Peut-on marcher après une infiltration au genou ?
Oui, la marche reste généralement possible dès le jour même de l’injection, mais elle doit rester modérée pendant les 48 premières heures. Privilégiez des distances courtes et évitez les escaliers répétés, la station debout prolongée ou le port de charges lourdes. Une marche légère et régulière favorise même la diffusion du produit dans l’articulation. Portez des chaussures confortables et stables. Pour les activités plus intenses comme la course ou le sport, attendez au minimum 48 à 72 heures et reprenez progressivement selon vos sensations et les conseils de votre médecin.
L’infiltration peut-elle ne pas fonctionner ?
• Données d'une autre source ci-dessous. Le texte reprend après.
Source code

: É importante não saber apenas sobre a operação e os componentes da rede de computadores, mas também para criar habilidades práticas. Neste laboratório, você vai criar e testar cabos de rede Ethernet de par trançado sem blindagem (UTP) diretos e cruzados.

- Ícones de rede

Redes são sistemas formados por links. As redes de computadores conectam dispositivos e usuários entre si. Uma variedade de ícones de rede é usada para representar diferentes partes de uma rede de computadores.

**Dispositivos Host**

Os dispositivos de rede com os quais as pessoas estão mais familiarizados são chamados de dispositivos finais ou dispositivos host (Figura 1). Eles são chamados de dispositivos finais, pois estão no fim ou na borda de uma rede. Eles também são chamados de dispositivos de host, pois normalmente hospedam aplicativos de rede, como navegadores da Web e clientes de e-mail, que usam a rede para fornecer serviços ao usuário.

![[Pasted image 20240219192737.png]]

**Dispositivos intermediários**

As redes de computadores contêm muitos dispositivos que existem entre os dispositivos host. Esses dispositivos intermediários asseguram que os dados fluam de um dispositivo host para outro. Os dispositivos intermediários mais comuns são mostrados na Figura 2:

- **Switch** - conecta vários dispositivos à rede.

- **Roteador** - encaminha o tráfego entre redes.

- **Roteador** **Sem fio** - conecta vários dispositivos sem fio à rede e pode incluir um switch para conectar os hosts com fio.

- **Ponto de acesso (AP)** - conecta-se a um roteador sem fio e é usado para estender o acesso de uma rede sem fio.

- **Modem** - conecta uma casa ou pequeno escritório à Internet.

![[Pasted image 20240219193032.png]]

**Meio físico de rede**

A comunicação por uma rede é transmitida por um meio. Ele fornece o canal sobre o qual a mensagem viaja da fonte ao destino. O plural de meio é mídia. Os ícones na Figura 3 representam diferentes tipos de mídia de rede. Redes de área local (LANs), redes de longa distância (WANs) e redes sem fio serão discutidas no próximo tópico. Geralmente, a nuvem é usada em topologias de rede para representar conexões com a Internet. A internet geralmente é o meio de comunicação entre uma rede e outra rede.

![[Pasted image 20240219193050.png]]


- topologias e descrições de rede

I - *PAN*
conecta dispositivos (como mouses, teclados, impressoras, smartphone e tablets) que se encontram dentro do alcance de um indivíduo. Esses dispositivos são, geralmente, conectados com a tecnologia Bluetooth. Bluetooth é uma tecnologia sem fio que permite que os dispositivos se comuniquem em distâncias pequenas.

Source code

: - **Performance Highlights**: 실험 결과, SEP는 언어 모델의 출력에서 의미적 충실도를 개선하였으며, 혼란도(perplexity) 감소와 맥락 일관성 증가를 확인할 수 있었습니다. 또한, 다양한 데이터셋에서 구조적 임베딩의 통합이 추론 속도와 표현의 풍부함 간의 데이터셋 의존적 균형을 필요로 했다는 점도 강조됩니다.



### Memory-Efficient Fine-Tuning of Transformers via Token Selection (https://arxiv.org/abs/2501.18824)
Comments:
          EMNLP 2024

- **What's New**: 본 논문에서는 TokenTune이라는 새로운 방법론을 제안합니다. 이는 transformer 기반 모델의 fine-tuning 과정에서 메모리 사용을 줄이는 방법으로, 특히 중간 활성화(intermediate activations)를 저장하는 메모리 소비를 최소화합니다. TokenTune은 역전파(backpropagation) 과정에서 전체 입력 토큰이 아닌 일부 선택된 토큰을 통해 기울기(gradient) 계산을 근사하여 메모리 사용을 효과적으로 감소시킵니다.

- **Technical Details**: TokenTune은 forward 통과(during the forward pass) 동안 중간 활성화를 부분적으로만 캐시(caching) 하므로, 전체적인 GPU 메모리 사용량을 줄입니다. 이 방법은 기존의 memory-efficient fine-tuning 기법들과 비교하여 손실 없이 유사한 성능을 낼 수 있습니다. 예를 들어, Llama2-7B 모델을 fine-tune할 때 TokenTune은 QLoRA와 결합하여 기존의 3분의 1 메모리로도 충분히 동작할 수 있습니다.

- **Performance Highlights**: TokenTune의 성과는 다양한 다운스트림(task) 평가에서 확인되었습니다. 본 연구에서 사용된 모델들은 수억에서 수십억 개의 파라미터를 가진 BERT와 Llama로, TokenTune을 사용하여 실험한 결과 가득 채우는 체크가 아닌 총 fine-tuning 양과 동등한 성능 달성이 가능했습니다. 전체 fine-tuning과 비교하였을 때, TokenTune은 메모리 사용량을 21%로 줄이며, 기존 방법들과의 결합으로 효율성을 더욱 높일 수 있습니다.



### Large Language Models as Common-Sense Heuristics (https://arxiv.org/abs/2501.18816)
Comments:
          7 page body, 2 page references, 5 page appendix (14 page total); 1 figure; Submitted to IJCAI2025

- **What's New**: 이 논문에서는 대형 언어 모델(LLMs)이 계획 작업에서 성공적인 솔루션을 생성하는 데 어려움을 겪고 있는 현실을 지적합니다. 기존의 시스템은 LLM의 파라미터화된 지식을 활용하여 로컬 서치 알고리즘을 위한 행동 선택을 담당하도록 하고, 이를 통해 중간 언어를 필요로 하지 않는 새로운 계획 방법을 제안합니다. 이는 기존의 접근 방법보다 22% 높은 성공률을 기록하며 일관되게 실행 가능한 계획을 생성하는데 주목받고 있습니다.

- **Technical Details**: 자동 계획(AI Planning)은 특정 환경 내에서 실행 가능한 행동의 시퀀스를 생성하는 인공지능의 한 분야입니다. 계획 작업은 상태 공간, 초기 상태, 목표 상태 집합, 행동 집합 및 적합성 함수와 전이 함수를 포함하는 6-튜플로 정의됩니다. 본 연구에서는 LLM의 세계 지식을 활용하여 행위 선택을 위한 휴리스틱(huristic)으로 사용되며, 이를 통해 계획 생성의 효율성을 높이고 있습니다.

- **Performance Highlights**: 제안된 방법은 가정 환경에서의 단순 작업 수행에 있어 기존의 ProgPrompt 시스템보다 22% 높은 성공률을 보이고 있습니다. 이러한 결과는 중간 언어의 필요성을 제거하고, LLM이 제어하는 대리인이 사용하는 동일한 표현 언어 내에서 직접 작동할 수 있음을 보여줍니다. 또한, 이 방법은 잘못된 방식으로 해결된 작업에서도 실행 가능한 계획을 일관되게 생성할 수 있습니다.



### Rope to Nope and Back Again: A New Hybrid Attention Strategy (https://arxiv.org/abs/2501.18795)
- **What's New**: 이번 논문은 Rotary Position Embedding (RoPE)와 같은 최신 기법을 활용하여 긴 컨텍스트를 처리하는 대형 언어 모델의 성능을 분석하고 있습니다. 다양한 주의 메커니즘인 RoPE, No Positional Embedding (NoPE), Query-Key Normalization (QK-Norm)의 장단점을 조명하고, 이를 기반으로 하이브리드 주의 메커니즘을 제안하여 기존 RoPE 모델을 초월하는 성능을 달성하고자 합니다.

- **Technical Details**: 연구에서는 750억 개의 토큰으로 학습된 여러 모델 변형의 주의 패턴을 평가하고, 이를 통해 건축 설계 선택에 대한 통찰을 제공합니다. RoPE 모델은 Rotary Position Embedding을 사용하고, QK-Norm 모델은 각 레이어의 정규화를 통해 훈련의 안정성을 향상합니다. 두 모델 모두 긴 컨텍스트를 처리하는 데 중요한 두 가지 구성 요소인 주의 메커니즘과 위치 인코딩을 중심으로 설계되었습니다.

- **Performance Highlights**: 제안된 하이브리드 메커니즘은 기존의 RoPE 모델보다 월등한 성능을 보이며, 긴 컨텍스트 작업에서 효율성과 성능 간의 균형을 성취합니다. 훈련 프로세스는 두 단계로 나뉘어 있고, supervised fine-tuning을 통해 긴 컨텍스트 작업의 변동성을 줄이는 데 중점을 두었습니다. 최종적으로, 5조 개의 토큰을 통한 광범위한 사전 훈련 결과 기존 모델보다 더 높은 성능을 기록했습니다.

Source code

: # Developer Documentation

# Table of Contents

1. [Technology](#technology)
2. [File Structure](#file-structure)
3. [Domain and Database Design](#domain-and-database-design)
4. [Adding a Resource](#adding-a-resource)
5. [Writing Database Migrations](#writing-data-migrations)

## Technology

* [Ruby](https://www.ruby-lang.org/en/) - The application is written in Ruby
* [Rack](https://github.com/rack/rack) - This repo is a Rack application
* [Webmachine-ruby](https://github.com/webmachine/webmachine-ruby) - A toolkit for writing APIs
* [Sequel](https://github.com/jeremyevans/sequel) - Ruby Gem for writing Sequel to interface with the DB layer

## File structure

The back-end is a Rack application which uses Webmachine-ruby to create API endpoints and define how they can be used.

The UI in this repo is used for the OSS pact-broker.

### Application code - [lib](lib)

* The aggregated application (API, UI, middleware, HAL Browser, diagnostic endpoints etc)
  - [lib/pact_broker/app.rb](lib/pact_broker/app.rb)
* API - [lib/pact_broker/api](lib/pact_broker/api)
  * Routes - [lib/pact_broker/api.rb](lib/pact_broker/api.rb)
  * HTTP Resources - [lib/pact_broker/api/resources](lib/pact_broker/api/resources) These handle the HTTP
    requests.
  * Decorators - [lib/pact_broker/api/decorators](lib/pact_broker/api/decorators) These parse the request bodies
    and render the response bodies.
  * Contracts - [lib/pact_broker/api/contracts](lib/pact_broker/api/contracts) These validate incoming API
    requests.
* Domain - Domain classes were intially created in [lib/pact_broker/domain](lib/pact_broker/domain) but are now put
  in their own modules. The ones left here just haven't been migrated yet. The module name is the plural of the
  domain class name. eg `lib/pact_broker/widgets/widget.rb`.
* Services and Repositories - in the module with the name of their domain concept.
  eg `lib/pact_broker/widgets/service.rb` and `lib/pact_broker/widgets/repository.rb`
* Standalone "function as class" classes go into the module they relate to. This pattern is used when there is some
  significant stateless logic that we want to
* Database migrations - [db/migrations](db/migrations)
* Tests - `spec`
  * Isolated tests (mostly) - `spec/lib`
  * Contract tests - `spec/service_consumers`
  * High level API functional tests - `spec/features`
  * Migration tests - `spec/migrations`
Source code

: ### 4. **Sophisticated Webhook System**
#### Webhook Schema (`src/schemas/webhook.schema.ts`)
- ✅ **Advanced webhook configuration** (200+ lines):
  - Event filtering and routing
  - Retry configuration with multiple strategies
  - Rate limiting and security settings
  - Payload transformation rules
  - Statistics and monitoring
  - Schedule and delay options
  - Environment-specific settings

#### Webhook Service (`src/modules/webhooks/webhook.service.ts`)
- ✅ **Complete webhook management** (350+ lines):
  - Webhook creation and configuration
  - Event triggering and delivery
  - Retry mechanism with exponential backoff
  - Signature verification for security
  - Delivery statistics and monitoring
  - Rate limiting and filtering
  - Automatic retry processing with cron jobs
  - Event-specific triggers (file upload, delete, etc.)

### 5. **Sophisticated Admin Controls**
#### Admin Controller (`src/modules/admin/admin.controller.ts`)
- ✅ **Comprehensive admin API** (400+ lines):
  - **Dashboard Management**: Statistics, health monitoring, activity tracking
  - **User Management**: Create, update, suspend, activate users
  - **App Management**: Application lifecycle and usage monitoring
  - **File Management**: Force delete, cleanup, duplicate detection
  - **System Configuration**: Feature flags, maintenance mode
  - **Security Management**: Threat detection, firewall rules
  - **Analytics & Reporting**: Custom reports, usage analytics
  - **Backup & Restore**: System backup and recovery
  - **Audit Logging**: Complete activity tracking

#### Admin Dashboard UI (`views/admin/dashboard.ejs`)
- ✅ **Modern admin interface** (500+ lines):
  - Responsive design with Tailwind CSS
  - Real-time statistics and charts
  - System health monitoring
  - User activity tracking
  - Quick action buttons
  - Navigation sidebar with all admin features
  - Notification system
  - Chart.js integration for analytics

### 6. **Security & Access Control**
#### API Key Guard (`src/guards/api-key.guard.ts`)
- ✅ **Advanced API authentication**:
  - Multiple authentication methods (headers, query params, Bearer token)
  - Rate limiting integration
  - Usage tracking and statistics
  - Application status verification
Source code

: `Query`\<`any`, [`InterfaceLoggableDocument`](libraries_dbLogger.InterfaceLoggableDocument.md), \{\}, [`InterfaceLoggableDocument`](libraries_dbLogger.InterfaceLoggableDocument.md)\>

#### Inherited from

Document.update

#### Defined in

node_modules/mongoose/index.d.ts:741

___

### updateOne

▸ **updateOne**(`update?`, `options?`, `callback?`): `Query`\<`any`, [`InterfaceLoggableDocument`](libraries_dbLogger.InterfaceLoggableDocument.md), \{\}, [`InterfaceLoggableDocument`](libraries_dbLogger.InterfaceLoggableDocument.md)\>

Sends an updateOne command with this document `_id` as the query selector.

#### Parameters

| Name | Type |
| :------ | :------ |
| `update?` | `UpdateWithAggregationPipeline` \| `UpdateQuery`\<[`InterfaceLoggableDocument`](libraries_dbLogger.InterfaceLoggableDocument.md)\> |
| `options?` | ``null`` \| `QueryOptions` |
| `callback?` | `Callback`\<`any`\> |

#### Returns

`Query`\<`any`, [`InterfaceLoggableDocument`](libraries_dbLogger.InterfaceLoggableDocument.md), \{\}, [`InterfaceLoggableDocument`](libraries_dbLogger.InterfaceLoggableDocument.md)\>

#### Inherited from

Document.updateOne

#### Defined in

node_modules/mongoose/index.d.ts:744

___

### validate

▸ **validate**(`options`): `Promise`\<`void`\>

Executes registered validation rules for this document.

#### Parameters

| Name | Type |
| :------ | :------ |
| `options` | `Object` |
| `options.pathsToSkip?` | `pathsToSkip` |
Oui, toutes les infiltrations ne donnent pas de résultats satisfaisants. L’efficacité dépend de nombreux facteurs : précision du diagnostic initial, localisation exacte de l’inflammation, stade d’évolution de la pathologie, type de produit utilisé et réaction individuelle. Environ 20 à 30 % des patients ne ressentent qu’une amélioration partielle ou temporaire, et certains n’observent aucun bénéfice. Si après deux semaines vous ne constatez pas d’amélioration, discutez avec votre médecin des alternatives possibles : deuxième injection après un mois, kinésithérapie, ostéopathie, acide hyaluronique, PRP ou dans certains cas, solution chirurgicale.
Peut-on prendre des anti-inflammatoires après une infiltration ?
Il est généralement déconseillé de prendre des anti-inflammatoires non stéroïdiens (comme l’ibuprofène ou le kétoprofène) dans les 48 premières heures suivant l’injection, sauf indication contraire de votre médecin. Ces médicaments peuvent interférer avec l’action anti-inflammatoire de la cortisone et ralentir la dissolution des cristaux, retardant ainsi l’effet thérapeutique. Le paracétamol constitue l’antalgique de choix pendant cette période initiale. Après le rebond douloureux, certains praticiens autorisent la prise d’anti-inflammatoires si nécessaire, mais demandez toujours confirmation à votre médecin avant d’en consommer.
Pourquoi ai-je plus mal le soir de l’infiltration ?
Le pic de souffrance survient souvent la première nuit pour plusieurs raisons. Les cristaux de cortisone diffusent dans l’articulation et déclenchent une réaction inflammatoire transitoire maximale quelques heures après l’injection. La position allongée modifie la pression intra-articulaire et la circulation sanguine locale, ce qui peut accentuer la sensation d’inconfort. L’absence de distraction pendant le sommeil rend également la perception de la gêne plus intense. Pour mieux gérer cette première nuit, prenez un antalgique avant le coucher, appliquez du froid en soirée et adaptez votre position de sommeil pour ne pas comprimer la zone traitée. Cette intensification nocturne est normale et diminue généralement dès le lendemain.